We were skeptical Saturday night when New York Sen. Hillary Clinton told Iowa Democrats gathered at the Jefferson-Jackson Day Dinner that she'd spent Veteran's Day night at Washington, D.C.'s Walter Reed Army hospital comforting wounded soldiers just back from Iraq.
After all, there wasn't a single media report on the former first lady's Florence Nightingale moment. And even Walter Reed's in-house newspaper, which covered other visits by prominent congresspersons last week, made no mention of Mrs. Clinton's ministering to the troops.
Yet somehow nobody noticed as, by her own description, Sen. Clinton "went from room to room and bed to bed, seeing young men who had lost arms and legs, who had head injuries that, at least as for now, prevented them from knowing their names and remembering where they came from."
After blaming President Bush for the carnage, the former first lady told the crowd, "I knew that I was seeing the best that America has to offer."
A call to Walter Reed's public affairs office Monday morning cleared up the mystery - to some extent, anyway - over why nobody seemed to notice when the world's most famous woman materialized out of the blue to cheer up the troops.

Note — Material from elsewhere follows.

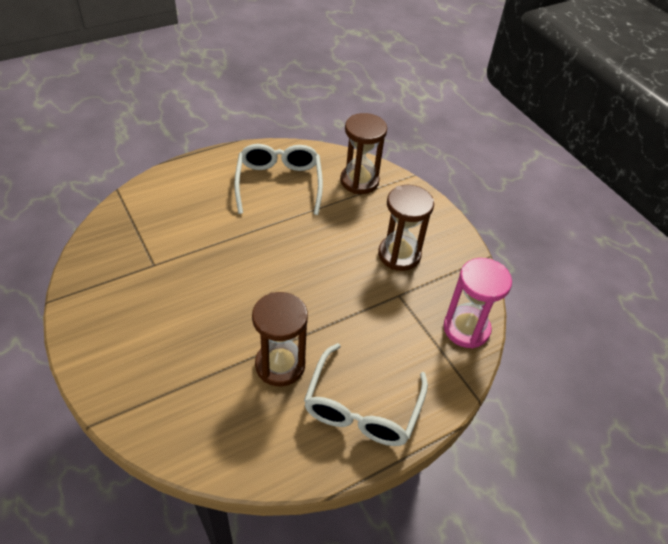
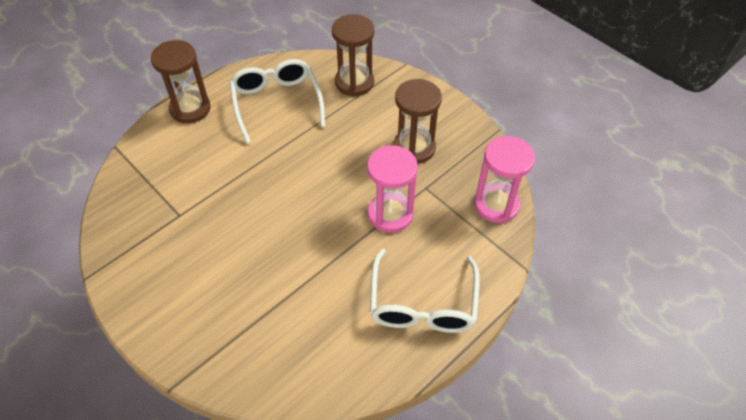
camera: 10 degrees left, 5 degrees up
(280, 365) = (334, 283): brown hourglass -> brown hourglass (190, 109)
(356, 312) = (390, 214): none -> pink hourglass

Asked about Mrs. Clinton's visit, a hospital spokeswoman initially had no recollection of the episode, telling NewsMax.com, "Most of us were off for Veteran's Day."
But after some checking, she returned to the line to confirm that the New York senator had indeed made the pilgrimage, but did so on her own, without any entourage and without notifying the public affairs office.
When asked if Walter Reed was in the habit of admitting non-relatives, who hadn't cleared their visit with hospital authorities, to barge in and wander through the sick wards at will, the spokeswoman replied, "When you're the wife of the ex-president, yes."